<<<<

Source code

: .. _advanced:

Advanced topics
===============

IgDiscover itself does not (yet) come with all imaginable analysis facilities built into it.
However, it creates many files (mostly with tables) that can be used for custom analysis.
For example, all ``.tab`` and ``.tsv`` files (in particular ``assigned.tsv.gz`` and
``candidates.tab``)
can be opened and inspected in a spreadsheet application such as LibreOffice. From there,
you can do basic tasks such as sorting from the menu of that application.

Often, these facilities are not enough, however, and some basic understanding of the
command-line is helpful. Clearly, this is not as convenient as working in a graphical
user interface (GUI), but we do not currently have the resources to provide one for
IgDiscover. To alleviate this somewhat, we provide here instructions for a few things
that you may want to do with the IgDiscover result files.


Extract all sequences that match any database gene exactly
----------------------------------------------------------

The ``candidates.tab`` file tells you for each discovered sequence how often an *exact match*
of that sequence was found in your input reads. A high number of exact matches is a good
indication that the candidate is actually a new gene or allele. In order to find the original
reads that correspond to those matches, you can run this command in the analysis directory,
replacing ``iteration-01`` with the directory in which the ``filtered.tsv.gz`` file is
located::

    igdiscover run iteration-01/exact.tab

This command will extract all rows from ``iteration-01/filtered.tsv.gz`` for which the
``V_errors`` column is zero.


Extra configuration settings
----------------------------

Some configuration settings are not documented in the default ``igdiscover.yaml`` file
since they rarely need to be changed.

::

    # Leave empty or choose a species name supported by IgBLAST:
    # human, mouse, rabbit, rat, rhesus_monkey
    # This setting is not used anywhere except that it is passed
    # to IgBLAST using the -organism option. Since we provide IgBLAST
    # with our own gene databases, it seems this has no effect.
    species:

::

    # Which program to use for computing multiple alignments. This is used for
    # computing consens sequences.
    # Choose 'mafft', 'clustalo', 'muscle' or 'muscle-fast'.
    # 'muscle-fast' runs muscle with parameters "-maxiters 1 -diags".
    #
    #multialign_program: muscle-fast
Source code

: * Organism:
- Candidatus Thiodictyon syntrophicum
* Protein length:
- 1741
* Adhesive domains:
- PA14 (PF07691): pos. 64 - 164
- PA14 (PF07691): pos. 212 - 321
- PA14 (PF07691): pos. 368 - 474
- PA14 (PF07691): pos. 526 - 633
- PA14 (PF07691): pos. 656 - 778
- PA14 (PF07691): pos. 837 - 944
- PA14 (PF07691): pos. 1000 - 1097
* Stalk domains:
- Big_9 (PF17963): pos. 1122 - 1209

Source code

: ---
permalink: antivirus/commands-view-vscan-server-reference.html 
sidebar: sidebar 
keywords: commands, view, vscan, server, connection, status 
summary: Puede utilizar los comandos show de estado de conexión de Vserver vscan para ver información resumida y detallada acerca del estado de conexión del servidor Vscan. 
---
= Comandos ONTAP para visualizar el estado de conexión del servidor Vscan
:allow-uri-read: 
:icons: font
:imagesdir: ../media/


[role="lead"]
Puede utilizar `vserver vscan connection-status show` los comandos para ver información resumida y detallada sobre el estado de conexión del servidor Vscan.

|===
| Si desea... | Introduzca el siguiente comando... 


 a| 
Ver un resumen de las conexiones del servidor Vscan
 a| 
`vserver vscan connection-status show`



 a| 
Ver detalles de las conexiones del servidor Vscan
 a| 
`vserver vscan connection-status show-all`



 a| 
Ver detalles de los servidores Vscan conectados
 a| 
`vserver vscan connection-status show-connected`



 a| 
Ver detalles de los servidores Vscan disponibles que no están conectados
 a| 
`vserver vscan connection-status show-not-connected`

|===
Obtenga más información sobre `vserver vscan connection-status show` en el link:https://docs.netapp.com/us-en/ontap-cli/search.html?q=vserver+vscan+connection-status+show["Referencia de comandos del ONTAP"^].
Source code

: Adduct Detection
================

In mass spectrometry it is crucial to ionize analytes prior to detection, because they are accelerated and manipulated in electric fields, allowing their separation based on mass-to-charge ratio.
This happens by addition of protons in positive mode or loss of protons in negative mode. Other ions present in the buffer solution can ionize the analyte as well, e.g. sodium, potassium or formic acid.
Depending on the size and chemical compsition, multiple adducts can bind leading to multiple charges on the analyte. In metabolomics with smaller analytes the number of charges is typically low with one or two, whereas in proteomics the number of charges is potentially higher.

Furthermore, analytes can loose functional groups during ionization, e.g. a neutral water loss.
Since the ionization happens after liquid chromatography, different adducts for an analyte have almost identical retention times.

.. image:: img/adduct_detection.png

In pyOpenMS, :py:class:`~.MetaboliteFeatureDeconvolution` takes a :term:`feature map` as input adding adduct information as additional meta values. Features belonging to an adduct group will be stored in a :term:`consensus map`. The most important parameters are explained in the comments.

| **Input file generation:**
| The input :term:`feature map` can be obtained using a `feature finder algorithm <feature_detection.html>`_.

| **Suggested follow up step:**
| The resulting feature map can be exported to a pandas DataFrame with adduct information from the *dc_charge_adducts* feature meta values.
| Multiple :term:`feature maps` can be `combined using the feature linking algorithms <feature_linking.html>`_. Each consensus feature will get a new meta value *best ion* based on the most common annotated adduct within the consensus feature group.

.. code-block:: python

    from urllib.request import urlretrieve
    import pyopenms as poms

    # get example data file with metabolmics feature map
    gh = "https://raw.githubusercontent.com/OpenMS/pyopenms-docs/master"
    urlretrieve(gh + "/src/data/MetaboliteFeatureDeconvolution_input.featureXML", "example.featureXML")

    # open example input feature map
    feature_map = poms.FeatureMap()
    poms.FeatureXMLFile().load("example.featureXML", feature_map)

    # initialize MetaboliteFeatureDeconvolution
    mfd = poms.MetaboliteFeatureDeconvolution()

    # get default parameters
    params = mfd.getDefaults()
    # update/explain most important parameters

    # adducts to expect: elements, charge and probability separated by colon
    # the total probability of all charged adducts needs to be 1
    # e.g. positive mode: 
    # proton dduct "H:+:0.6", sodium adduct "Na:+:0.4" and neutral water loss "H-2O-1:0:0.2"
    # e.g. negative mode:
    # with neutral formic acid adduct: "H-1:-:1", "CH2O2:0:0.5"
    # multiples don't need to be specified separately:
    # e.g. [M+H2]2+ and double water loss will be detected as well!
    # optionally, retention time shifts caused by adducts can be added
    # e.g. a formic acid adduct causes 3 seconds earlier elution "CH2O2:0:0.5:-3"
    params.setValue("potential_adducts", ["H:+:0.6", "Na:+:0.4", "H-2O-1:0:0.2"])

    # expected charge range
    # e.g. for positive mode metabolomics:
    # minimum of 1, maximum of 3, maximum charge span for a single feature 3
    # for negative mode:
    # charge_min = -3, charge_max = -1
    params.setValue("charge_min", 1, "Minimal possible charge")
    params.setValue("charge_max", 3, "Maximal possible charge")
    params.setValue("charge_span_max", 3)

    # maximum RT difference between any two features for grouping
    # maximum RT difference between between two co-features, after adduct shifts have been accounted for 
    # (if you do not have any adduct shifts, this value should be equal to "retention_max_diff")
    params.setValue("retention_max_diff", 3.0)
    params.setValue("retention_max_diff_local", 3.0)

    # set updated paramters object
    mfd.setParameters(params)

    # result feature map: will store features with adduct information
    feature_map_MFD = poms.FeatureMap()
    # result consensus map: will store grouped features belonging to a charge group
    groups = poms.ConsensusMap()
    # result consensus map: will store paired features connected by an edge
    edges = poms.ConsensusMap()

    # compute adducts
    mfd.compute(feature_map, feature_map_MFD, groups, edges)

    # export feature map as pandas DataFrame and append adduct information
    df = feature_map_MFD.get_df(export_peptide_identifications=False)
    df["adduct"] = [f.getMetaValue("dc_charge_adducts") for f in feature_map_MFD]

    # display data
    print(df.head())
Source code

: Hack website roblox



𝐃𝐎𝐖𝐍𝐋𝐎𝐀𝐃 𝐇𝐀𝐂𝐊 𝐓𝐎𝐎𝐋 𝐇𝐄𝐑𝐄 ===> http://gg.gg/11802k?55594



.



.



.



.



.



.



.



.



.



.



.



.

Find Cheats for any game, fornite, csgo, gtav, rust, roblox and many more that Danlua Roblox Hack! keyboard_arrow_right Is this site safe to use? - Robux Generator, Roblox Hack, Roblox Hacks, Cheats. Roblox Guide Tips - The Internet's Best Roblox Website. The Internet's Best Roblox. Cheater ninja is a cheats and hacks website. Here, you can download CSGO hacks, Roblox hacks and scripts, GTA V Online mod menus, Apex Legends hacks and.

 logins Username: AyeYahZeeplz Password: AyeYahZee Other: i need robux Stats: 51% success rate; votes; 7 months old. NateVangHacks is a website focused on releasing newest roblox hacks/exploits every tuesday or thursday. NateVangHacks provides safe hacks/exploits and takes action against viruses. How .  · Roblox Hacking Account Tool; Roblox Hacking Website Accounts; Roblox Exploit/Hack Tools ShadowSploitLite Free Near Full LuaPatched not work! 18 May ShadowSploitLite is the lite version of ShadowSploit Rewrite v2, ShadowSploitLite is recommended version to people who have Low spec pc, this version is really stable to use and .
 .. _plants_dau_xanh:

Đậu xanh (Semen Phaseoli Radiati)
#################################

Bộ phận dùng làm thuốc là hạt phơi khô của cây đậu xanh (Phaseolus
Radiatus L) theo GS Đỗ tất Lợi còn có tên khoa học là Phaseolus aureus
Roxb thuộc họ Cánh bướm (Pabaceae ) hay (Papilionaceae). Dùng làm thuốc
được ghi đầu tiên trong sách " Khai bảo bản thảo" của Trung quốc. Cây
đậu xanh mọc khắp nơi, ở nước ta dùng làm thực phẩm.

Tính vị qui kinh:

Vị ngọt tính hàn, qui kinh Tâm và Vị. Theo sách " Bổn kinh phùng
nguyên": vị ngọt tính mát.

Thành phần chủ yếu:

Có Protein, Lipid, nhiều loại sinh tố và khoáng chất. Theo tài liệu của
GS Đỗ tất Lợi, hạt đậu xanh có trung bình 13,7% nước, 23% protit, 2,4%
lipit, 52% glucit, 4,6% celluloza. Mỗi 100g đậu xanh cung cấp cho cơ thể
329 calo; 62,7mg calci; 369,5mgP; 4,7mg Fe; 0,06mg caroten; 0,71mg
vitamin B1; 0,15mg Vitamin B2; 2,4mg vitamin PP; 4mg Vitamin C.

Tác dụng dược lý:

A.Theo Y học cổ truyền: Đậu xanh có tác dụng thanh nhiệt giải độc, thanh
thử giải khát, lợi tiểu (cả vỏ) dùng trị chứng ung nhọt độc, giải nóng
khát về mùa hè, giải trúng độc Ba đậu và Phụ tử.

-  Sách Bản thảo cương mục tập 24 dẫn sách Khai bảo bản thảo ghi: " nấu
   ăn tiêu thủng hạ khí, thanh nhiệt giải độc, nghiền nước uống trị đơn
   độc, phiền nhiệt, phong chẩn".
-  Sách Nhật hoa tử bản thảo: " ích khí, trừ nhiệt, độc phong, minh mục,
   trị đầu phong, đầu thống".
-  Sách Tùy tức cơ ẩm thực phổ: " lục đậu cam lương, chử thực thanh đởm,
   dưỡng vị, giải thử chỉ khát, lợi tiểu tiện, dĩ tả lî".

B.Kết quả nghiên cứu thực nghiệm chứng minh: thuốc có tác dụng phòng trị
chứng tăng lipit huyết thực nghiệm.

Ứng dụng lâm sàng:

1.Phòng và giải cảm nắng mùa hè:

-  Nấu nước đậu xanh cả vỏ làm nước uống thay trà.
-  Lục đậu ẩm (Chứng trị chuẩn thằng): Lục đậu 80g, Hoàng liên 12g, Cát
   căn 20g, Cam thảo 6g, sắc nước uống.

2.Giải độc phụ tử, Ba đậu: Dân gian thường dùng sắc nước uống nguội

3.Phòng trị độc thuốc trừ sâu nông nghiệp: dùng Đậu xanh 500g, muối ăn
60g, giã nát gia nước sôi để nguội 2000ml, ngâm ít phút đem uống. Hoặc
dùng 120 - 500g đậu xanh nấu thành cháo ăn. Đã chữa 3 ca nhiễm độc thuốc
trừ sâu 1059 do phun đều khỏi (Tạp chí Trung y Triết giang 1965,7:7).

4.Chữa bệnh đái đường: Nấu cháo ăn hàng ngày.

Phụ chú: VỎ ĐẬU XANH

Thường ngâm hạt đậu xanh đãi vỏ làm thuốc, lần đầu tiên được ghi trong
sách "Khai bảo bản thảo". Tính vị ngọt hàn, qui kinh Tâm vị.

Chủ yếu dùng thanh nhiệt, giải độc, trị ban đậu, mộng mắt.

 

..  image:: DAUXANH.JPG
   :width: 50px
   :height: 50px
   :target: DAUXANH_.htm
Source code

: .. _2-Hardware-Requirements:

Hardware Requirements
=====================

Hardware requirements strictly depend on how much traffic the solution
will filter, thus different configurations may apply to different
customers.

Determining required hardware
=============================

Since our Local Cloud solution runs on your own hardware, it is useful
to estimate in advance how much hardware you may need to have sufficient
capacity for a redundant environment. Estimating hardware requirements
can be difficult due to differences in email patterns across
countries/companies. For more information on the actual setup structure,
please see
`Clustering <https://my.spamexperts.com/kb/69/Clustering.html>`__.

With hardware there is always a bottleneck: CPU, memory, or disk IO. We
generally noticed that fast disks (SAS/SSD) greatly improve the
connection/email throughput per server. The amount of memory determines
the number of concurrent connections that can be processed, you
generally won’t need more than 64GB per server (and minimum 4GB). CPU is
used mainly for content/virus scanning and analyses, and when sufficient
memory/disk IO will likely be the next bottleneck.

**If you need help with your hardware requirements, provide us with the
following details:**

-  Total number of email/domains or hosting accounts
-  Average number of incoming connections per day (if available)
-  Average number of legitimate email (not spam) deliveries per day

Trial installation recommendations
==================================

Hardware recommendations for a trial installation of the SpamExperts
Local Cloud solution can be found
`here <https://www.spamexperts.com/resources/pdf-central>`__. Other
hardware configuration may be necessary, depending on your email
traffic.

>>>>

__Exercise objective__.
Every line in the records that holds the word "analytes" should be copied into the answer.

__Solution to this exercise__.
In mass spectrometry it is crucial to ionize analytes prior to detection, because they are accelerated and manipulated in electric fields, allowing their separation based on mass-to-charge ratio.
Depending on the size and chemical compsition, multiple adducts can bind leading to multiple charges on the analyte. In metabolomics with smaller analytes the number of charges is typically low with one or two, whereas in proteomics the number of charges is potentially higher.
Furthermore, analytes can loose functional groups during ionization, e.g. a neutral water loss.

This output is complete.